==== Passage for review

Airflow is a platform to programmatically author, schedule, and monitor workflows. Think of it as a smart scheduler that can:

  • Run tasks in the right order
  • Retry failed tasks automatically
  • Send alerts when things go wrong
  • Provide a beautiful UI to monitor everything

Core Concepts

Before we dive in, let's understand the key concepts:

DAG (Directed Acyclic Graph): Your workflow definition. It's a collection of tasks with dependencies.

Task: A single unit of work (run a Python function, execute SQL, etc.)

Operator: Defines what a task does (PythonOperator, BashOperator, etc.)

Schedule: When your DAG runs (daily, hourly, custom cron)

Installation

Let's get Airflow running locally:

# Install Airflow (use a virtual environment!)
pip install apache-airflow

# Initialize the database
airflow db init

# Create an admin user
airflow users create \
--username admin \
--firstname Admin \
--lastname User \
--role Admin \
--email admin@example.com

# Start the web server (default port 8080)
airflow webserver --port 8080

# In another terminal, start the scheduler
airflow scheduler

Visit http://localhost:8080 and log in with your credentials!

Your First DAG

Let's create a simple ETL pipeline. Create a file in ~/airflow/dags/my_first_dag.py:

from datetime import datetime, timedelta
from airflow import DAG
from airflow.operators.python import PythonOperator
from airflow.operators.bash import BashOperator

# Default arguments for all tasks
default_args = {
'owner': 'data_team',
'depends_on_past': False,
'email': ['alerts@example.com'],
'email_on_failure': True,
'email_on_retry': False,
'retries': 3,
'retry_delay': timedelta(minutes=5),
}

# Define the DAG
dag = DAG(
'simple_etl_pipeline',
default_args=default_args,
description='A simple ETL pipeline',
schedule_interval='0 0 * * *', # Run daily at midnight
start_date=datetime(2024, 1, 1),
catchup=False,
tags=['etl', 'example'],
)

# Task 1: Extract data
def extract_data(**context):
"""Simulate extracting data from a source"""
print("Extracting data from source...")
data = {'users': 1000, 'revenue': 50000}

# Push data to XCom for other tasks
context['ti'].xcom_push(key='extracted_data', value=data)
print(f"Extracted: {data}")

extract_task = PythonOperator(
task_id='extract_data',
python_callable=extract_data,
dag=dag,
)

# Task 2: Transform data
def transform_data(**context):
"""Transform the extracted data"""
print("Transforming data...")

# Pull data from previous task
ti = context['ti']
data = ti.xcom_pull(key='extracted_data', task_ids='extract_data')

# Transform
transformed = {
'total_users': data['users'],
'avg_revenue_per_user': data['revenue'] / data['users']
}

ti.xcom_push(key='transformed_data', value=transformed)
print(f"Transformed: {transformed}")

transform_task = PythonOperator(
task_id='transform_data',
python_callable=transform_data,
dag=dag,
)

# Task 3: Load data
def load_data(**context):
"""Load transformed data to destination"""
print("Loading data to warehouse...")

ti = context['ti']
data = ti.xcom_pull(key='transformed_data', task_ids='transform_data')

# Simulate loading to database
print(f"Loaded to warehouse: {data}")
print("Pipeline completed successfully!")

========
==== Task inputs

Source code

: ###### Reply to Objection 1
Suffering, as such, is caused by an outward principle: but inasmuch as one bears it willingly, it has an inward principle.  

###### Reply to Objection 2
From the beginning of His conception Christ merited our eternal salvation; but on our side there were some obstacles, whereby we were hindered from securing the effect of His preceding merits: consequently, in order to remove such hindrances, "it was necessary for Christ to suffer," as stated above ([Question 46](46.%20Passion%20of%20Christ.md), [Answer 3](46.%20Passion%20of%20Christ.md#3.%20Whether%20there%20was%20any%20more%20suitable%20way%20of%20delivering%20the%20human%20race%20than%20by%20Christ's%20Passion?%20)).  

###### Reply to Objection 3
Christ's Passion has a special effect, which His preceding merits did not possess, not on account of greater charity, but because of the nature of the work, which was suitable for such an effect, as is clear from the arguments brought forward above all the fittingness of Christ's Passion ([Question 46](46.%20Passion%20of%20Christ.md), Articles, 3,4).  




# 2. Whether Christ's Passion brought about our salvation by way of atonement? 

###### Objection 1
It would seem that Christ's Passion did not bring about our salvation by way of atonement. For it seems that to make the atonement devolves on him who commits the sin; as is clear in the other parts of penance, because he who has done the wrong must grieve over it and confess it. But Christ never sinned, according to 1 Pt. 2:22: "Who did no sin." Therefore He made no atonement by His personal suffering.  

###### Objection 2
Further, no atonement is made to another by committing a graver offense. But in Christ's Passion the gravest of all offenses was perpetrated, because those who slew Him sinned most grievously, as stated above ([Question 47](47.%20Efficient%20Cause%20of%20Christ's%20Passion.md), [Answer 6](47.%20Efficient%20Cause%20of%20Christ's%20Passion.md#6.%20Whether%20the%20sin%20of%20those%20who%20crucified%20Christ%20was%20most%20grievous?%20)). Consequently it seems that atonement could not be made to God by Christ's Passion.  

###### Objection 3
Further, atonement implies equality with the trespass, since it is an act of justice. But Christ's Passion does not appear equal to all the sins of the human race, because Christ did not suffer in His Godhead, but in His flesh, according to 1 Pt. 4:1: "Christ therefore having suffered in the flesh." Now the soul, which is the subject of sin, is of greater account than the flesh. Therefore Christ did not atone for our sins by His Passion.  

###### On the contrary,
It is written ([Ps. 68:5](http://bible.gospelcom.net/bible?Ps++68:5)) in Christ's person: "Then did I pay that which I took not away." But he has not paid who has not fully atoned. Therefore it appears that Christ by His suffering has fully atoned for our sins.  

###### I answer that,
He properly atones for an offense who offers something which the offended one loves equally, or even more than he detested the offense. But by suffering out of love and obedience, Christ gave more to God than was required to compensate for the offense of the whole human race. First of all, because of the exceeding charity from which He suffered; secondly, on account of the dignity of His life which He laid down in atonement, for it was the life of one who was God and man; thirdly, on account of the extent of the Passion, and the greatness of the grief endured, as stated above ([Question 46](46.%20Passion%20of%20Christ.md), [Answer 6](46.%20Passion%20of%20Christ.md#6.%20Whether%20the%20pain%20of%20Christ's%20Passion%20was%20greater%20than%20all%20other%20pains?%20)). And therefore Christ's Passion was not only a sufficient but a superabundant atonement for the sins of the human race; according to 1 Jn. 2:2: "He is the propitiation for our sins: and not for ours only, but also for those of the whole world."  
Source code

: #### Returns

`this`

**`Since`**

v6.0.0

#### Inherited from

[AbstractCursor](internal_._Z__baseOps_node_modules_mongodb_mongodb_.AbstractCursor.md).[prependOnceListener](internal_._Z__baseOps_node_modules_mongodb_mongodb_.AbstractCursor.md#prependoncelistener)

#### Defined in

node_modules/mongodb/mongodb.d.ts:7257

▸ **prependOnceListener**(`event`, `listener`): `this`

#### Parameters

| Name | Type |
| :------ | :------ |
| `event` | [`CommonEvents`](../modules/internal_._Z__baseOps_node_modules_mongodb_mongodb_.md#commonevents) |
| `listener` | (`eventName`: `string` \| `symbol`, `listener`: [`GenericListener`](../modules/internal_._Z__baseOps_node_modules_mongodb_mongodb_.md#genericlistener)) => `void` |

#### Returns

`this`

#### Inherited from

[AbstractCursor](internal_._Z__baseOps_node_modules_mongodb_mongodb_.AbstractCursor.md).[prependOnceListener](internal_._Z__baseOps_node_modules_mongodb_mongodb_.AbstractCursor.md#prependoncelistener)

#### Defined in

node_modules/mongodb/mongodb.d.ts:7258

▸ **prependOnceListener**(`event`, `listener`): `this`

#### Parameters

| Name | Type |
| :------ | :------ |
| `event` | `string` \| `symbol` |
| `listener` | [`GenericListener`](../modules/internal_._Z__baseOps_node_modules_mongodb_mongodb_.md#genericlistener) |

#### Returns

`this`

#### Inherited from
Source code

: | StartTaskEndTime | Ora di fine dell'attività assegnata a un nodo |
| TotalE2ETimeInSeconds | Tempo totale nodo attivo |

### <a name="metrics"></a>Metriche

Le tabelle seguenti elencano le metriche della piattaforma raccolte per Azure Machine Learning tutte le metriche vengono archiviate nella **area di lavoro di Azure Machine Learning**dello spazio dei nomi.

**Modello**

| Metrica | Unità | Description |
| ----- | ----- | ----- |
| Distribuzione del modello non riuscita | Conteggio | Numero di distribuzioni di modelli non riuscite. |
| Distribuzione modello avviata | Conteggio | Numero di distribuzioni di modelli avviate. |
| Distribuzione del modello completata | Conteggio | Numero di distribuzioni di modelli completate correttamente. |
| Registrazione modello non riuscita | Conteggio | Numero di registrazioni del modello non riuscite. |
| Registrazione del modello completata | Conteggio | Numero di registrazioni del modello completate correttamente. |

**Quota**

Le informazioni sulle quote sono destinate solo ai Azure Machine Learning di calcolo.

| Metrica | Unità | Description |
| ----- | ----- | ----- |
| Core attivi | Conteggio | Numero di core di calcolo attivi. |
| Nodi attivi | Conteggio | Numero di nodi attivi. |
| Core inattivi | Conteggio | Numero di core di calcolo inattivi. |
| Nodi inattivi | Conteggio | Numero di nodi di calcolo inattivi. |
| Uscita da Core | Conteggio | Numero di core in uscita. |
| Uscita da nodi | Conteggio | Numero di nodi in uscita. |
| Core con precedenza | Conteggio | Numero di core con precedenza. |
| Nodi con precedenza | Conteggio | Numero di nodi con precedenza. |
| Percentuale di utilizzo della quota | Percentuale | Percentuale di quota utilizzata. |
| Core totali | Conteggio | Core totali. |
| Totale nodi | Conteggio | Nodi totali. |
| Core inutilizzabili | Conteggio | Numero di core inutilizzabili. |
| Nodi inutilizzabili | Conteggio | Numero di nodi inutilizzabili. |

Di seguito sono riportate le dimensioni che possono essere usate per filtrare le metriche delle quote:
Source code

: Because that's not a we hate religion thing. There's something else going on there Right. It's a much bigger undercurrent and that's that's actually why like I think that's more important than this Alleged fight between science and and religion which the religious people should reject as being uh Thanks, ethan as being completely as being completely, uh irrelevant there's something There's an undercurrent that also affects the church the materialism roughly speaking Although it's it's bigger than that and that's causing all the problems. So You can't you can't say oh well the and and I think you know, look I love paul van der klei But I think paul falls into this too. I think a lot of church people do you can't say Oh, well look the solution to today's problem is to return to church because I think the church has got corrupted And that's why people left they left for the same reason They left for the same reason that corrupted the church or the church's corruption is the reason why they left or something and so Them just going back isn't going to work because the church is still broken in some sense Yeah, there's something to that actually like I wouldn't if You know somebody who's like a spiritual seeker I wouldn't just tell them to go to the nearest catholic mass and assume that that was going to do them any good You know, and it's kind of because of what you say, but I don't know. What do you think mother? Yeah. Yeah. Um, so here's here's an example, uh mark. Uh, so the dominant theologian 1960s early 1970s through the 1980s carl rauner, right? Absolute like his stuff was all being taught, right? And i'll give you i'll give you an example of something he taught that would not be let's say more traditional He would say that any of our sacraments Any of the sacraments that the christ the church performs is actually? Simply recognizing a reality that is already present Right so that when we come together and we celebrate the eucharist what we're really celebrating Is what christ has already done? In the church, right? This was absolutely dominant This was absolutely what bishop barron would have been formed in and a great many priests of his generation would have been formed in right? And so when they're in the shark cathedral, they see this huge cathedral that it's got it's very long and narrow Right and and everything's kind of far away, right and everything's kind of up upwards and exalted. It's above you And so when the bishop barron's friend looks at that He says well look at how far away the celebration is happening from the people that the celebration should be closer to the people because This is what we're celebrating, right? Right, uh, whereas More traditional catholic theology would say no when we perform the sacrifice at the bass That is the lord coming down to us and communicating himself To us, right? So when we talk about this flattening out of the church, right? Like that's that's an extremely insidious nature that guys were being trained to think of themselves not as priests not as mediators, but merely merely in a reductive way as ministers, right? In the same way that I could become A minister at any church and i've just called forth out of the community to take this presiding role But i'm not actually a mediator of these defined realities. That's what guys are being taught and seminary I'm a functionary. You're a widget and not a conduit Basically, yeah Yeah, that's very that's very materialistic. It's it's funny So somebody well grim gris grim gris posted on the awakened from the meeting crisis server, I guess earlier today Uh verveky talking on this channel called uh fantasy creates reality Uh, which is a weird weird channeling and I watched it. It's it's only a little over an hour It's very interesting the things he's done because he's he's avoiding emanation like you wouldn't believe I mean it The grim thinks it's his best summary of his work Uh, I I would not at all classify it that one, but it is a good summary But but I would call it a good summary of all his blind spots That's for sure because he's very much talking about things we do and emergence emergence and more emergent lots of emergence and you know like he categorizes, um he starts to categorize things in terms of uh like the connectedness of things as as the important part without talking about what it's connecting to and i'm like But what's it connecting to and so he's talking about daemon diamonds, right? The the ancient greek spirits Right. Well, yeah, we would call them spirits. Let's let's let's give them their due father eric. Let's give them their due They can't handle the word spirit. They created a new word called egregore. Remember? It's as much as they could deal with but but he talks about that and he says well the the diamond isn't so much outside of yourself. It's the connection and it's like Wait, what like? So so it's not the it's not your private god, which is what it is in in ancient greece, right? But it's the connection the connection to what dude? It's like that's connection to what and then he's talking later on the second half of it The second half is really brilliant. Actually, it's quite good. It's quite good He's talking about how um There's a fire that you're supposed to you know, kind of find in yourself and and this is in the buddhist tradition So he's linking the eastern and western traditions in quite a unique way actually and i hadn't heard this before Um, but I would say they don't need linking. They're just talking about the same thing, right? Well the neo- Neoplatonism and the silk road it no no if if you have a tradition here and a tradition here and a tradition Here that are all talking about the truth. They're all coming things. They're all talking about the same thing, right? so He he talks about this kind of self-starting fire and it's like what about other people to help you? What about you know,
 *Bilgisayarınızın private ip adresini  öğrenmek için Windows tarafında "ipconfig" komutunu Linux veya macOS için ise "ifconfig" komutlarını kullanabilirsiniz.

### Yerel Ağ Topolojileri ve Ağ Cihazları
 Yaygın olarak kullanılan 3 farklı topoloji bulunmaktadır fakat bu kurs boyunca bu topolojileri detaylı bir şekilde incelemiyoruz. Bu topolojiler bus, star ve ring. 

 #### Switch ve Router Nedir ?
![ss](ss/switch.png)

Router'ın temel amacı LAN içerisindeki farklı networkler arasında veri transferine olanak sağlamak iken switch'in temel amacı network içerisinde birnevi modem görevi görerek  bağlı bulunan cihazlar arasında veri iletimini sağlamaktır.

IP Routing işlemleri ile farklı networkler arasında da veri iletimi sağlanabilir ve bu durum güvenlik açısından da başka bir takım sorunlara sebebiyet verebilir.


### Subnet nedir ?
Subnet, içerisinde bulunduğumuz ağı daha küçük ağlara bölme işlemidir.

========

** Exercise tasks **
(1) Decide whether each of the following statements agrees with the Airflow tutorial, and answer yes or no for each, quoting the words of the tutorial that decide it: (a) The web server runs on port 8080 by default. (b) The default arguments set the number of retries to 5. (c) An Operator defines when a DAG runs.
(2) In the entries, starting at the first line and ending at the line containing "It would seem", swap "Objection" for "Argument" wherever it appears. Give only those lines again, with everything else unchanged.

** Per-task answers **
(1)
(a) Yes: "# Start the web server (default port 8080)"
(b) No: "'retries': 3,"
(c) No: "Operator: Defines what a task does (PythonOperator, BashOperator, etc.)"

(2)
Source code

: ###### Reply to Argument 1
Suffering, as such, is caused by an outward principle: but inasmuch as one bears it willingly, it has an inward principle.  

###### Reply to Argument 2
From the beginning of His conception Christ merited our eternal salvation; but on our side there were some obstacles, whereby we were hindered from securing the effect of His preceding merits: consequently, in order to remove such hindrances, "it was necessary for Christ to suffer," as stated above ([Question 46](46.%20Passion%20of%20Christ.md), [Answer 3](46.%20Passion%20of%20Christ.md#3.%20Whether%20there%20was%20any%20more%20suitable%20way%20of%20delivering%20the%20human%20race%20than%20by%20Christ's%20Passion?%20)).  

###### Reply to Argument 3
Christ's Passion has a special effect, which His preceding merits did not possess, not on account of greater charity, but because of the nature of the work, which was suitable for such an effect, as is clear from the arguments brought forward above all the fittingness of Christ's Passion ([Question 46](46.%20Passion%20of%20Christ.md), Articles, 3,4).  




# 2. Whether Christ's Passion brought about our salvation by way of atonement? 

###### Argument 1
It would seem that Christ's Passion did not bring about our salvation by way of atonement. For it seems that to make the atonement devolves on him who commits the sin; as is clear in the other parts of penance, because he who has done the wrong must grieve over it and confess it. But Christ never sinned, according to 1 Pt. 2:22: "Who did no sin." Therefore He made no atonement by His personal suffering.  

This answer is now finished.